EXCERTO DO DOCUMENTO
========================================================================

Em Portugal, as diversas dioceses costumam celebrar o Dia da Igreja Diocesana no Domingo da Santíssima Trindade, que em 2015 ocorre a 31 de Maio
Este artigo foi publicado em Julho de 2005 na Voz da
Catequese, órgão do Patriarcado de Lisboa, e em 2008, pelas Edições Salesianas, no livro O Sorriso do Catekista. De algum modo, reproduzo aqui intervenção que fiz numa reunião do Conselho Pastoral
Diocesano no Patriarcado de Lisboa que se debruçou sobre esta temática.
Adorando o
mesmo Deus que os nossos irmãos judeus e muçulmanos, que é o Deus de Abraão,
nós cristãos temos a felicidade do Baptismo, a felicidade de ser mergulhados na
intimidade da Trindade Santíssima, temos a felicidade de poder conhecer – e
digo “conhecer” e não entender – o Mistério da Trindade: nós sabemos o nome de
Deus!

========================================================================

INFORMAÇÃO APRESENTADA

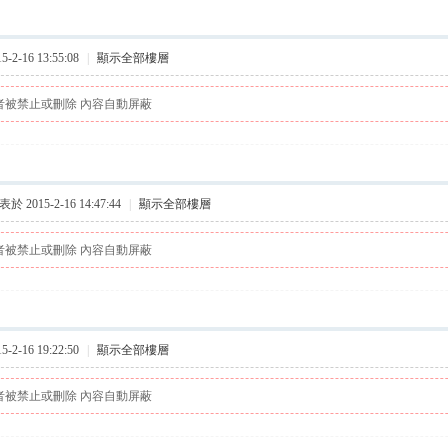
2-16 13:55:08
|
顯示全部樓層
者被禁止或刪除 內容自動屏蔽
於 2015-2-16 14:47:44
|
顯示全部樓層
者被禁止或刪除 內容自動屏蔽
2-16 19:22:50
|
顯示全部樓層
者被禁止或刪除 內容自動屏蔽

========================================================================

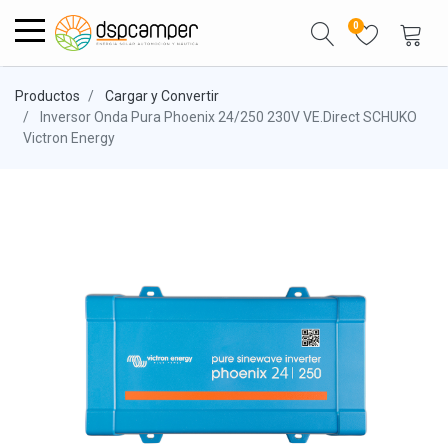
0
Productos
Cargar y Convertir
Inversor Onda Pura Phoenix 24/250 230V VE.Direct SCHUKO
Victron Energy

========================================================================

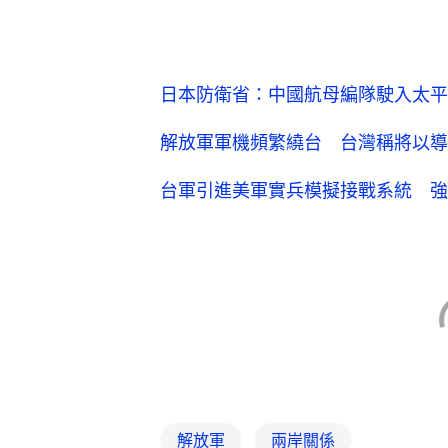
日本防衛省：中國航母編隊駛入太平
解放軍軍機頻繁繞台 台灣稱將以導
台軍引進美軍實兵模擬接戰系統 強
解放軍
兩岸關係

========================================================================

ATIVIDADE 1
Segundo o excerto, em que data calha o Domingo da Santíssima Trindade em 2015?
ATIVIDADE 2
Enumere todos os grupos de crentes referidos no excerto.
ATIVIDADE 3
Por favor, renomeie "Patriarcado de Lisboa" como "Diocese de Lisboa" e reescreva o excerto desde "Em Portugal, as" até "sobre esta temática.", inclusive.
Responda usando apenas o excerto, sem recorrer aos registos.

RESPOSTA ESCRITA 1
A 31 de Maio.

RESPOSTA ESCRITA 2
Judeus, muçulmanos e cristãos.

RESPOSTA ESCRITA 3
Em Portugal, as diversas dioceses costumam celebrar o Dia da Igreja Diocesana no Domingo da Santíssima Trindade, que em 2015 ocorre a 31 de Maio
Este artigo foi publicado em Julho de 2005 na Voz da
Catequese, órgão do Diocese de Lisboa, e em 2008, pelas Edições Salesianas, no livro O Sorriso do Catekista. De algum modo, reproduzo aqui intervenção que fiz numa reunião do Conselho Pastoral
Diocesano no Diocese de Lisboa que se debruçou sobre esta temática.